Here are the occasional reflections of a joyful traveller along the strange pathways of fantasy and adventure. All my reviews are independent and unsolicited.

I started this blog intending to write only about children's fantasy ('magic fiction') but have since widened my scope to include any work of children's fiction that I have read and enjoyed. Fantasy will still probably predominate, as it remains a favourite genre, but I cannot now resist sharing thoughts on other wonderful books too. (MG and occasionally YA.)

Here you will find only recommendations, never negative reviews. If I read a book which I feel is less than wonderful (which happens far more often than not) then I simply don't write about it. This blog is, rather, a celebration of the most exciting books I stumble across on my meandering reading journey, and of the important, life-affirming experiences they offer. It is but a very small thank you for the wonderful gifts their writers give.

Tuesday, 15 April 2014

My Quest


The last half of the twentieth century witnessed the publication of some of the greatest creations and most remarkable innovations in children's fantasy literature.

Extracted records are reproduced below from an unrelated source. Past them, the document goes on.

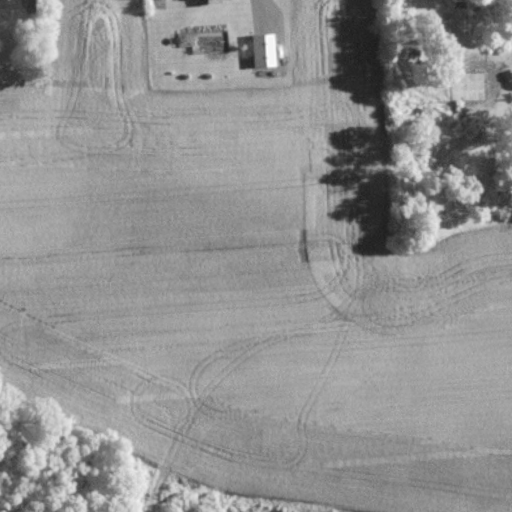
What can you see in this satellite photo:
building: (211, 1)
building: (262, 50)
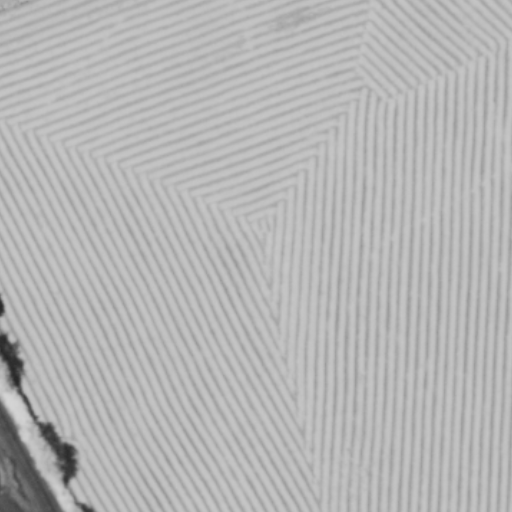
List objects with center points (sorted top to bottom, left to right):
crop: (261, 251)
railway: (24, 465)
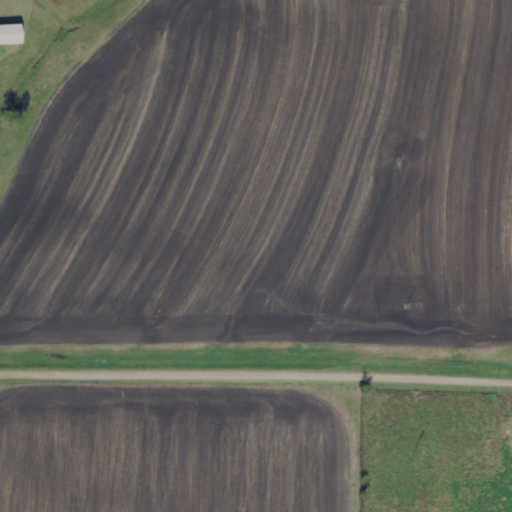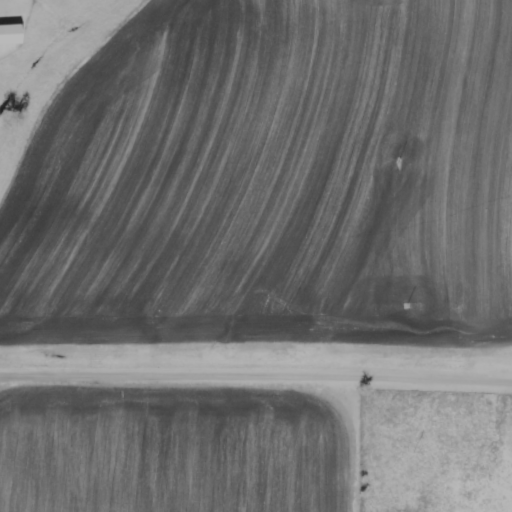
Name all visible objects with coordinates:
building: (12, 35)
road: (256, 377)
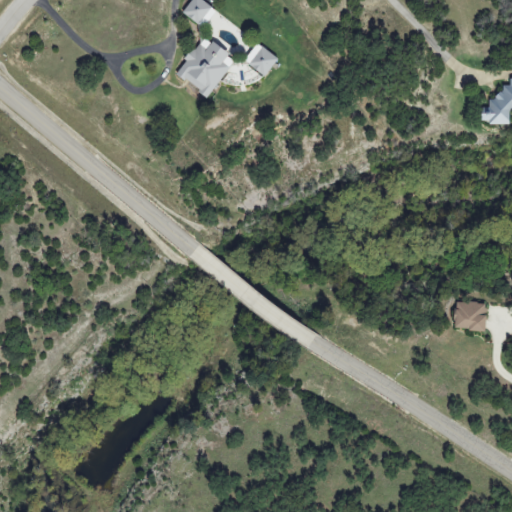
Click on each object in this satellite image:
building: (197, 10)
road: (13, 16)
road: (426, 35)
building: (260, 59)
road: (114, 62)
building: (205, 65)
road: (145, 88)
building: (498, 107)
road: (94, 171)
park: (368, 221)
road: (252, 297)
building: (470, 315)
road: (503, 394)
road: (413, 412)
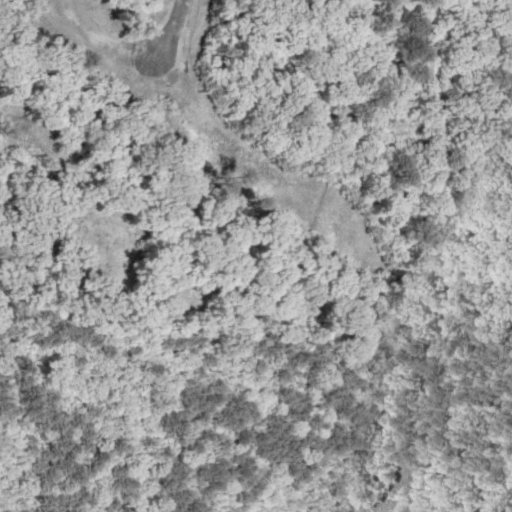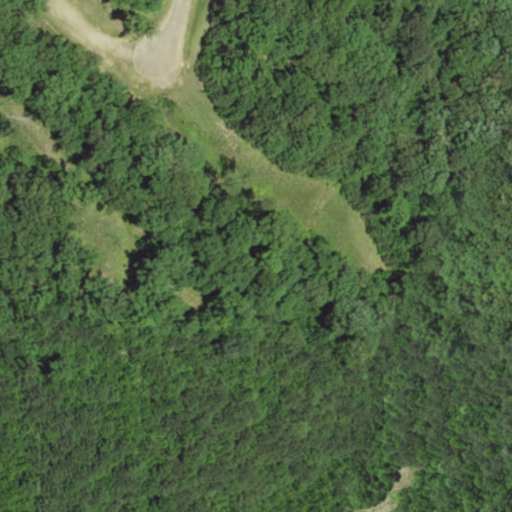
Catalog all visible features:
road: (189, 28)
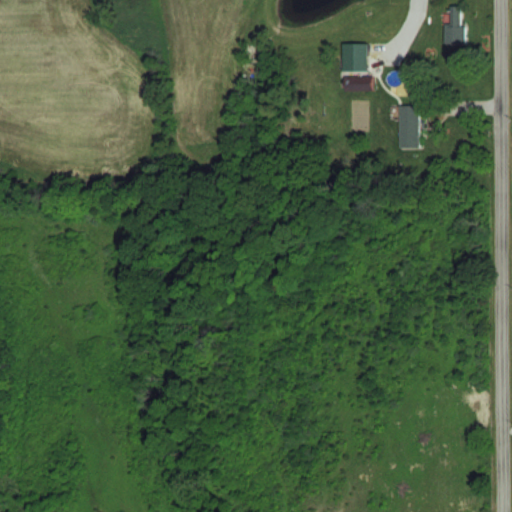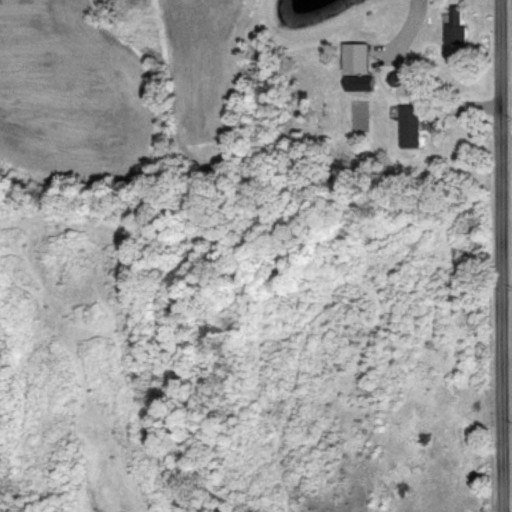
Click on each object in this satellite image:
building: (454, 23)
building: (355, 56)
building: (358, 82)
building: (409, 126)
road: (503, 256)
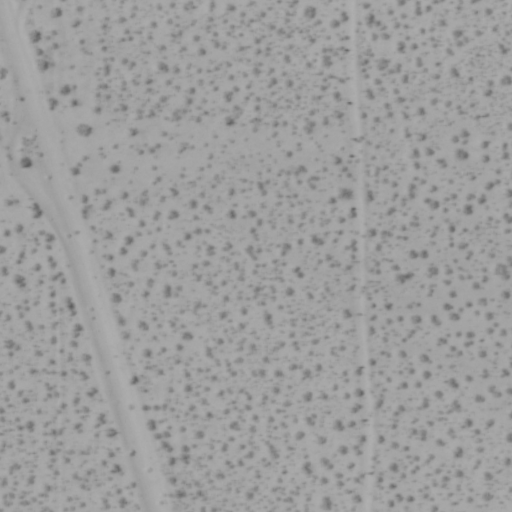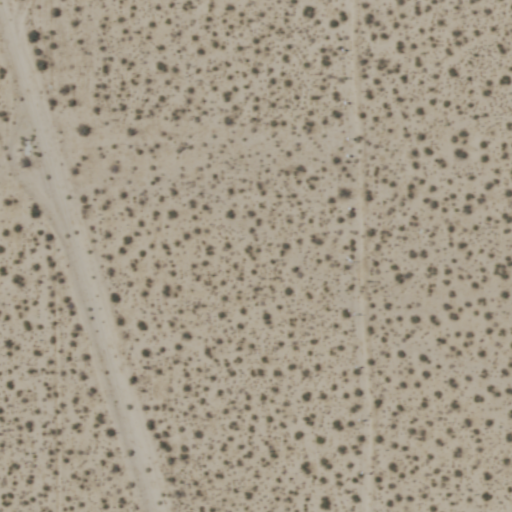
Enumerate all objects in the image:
road: (80, 256)
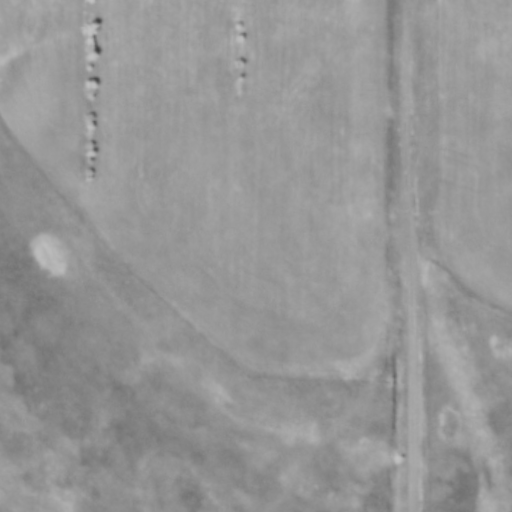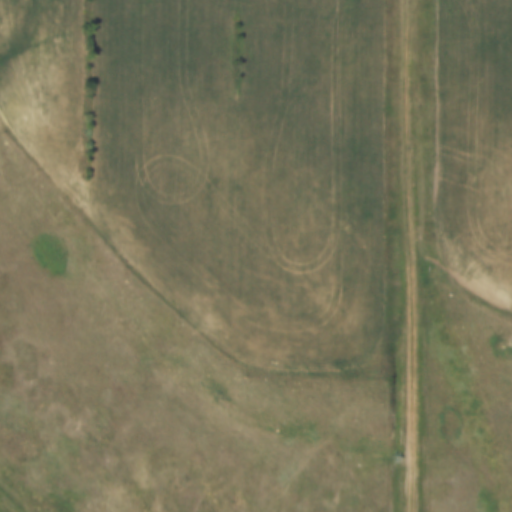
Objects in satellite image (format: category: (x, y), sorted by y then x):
road: (409, 255)
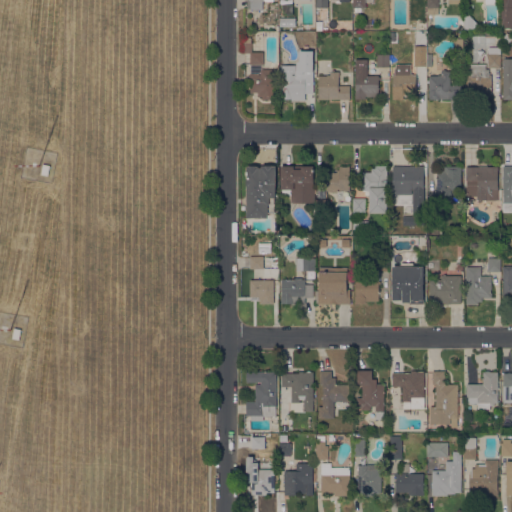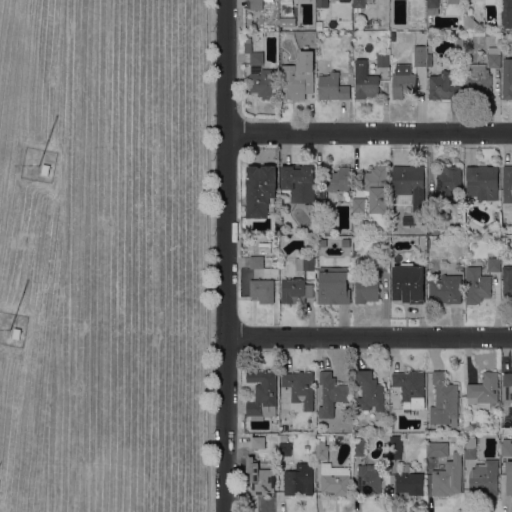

Picking up the mantle of Tolkein and C S Lewis, groung-breaking early works of Alan Garner in the 60s quickly led into the richest of imaginings from the likes of Diana Wynne Jones, Susan Cooper and Ursula le Guin. (I may well be moved to write about some of these at a later date.) Together with a good many others their best books stand high amongst the greats of children's literature; enriching, life-enhancing reads for adults as well as for children, although often challenging and demanding ones too.

Then towards the end of the 90s came J K Rowling, achieving unprecedented mass popularity by the turn of the century. Whatever your views on the HP phenomenon, it affected the writing and publication of children's fiction in so many ways.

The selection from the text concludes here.